I'm looking to purchase a new carb for my HS35. Aftermarket or OEM. I'm located in Sudbury, Ontario, Canada. Does anybody know where I can buy one, either new or used? Please let me know. Thanks for any advice you might have.

p.s. Carburator will not seal, hinge pin, needle, and the seat are damaged beyond repair per my mechanic and cannot be repaired. The only option is a new carb.


----------



## tabora (Mar 1, 2017)

https://www.boats.net/product/honda...MIoKig5KuJ5gIVHYVaBR0L8w9TEAYYASABEgIDiPD_BwE


----------



## 71Dragtruck (Oct 27, 2019)

As Tabora posted, boats.net I’m also in Canada and bought stuff from there, way cheaper than a dealer even with shipping.

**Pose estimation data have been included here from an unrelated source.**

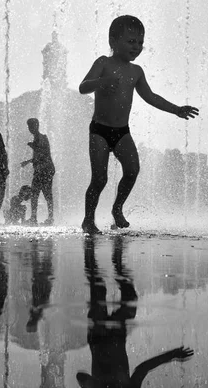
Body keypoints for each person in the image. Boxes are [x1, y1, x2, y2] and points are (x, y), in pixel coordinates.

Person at [79, 15, 199, 234]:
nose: (137, 47)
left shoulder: (136, 72)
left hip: (122, 132)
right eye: (131, 41)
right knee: (99, 178)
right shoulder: (103, 63)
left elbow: (150, 97)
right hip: (100, 130)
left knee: (133, 170)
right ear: (113, 41)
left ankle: (117, 208)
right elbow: (83, 87)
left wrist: (176, 110)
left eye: (140, 42)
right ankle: (88, 220)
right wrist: (101, 82)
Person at [77, 236, 194, 388]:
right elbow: (143, 368)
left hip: (99, 336)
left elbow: (80, 377)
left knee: (99, 289)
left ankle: (89, 250)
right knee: (130, 299)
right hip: (118, 335)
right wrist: (172, 355)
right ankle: (118, 261)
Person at [21, 118, 55, 225]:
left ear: (37, 126)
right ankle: (36, 218)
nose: (30, 129)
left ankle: (47, 218)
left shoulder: (41, 137)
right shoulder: (37, 138)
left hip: (45, 170)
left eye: (32, 126)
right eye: (29, 127)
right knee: (37, 194)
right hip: (42, 170)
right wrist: (28, 161)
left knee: (44, 194)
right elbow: (40, 156)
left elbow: (44, 154)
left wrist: (34, 147)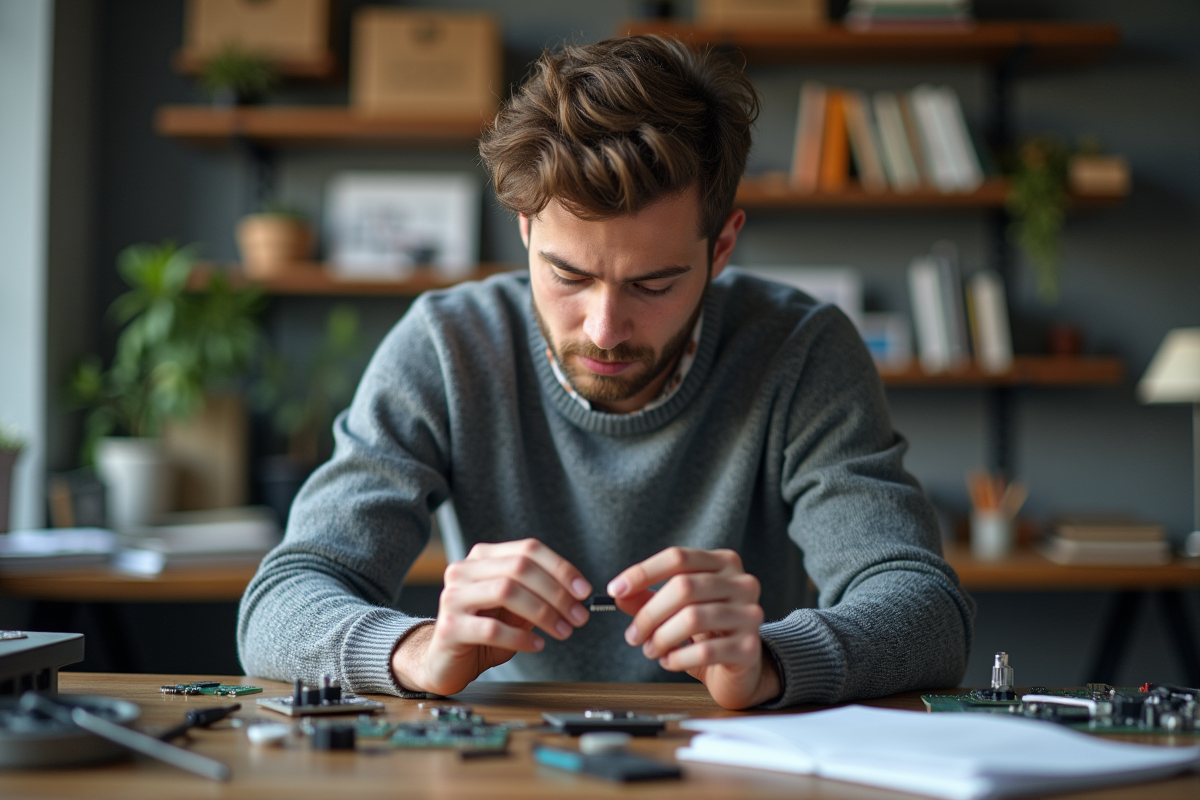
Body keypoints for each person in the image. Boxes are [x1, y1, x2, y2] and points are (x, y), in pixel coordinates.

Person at [238, 35, 973, 710]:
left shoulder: (801, 350)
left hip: (735, 757)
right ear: (524, 227)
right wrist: (415, 651)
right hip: (504, 757)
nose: (604, 329)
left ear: (721, 249)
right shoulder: (445, 345)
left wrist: (773, 663)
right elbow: (282, 601)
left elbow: (925, 609)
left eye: (653, 285)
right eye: (567, 275)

I suggest giving your machine a good look over, paddles, scraper bar, belt, make the order worth while as shipping will likely be the same for all the stuff as just the carb.


----------



## notabiker (Dec 14, 2018)

I try to find a fully adjustable one on ebay if you don't want to go OEM.. Heck you can even get non adjustable ones there and priced usually well under $20.


----------



## orangputeh (Nov 24, 2016)

the smaller the carb the more finiky. i would go with OEM. from boats. have had pretty good luck with Everest Parts LLC aftermarket carbs for Honda. They are from China. I usually get carbs for the Gx240-270-340 from them.

good luck.


----------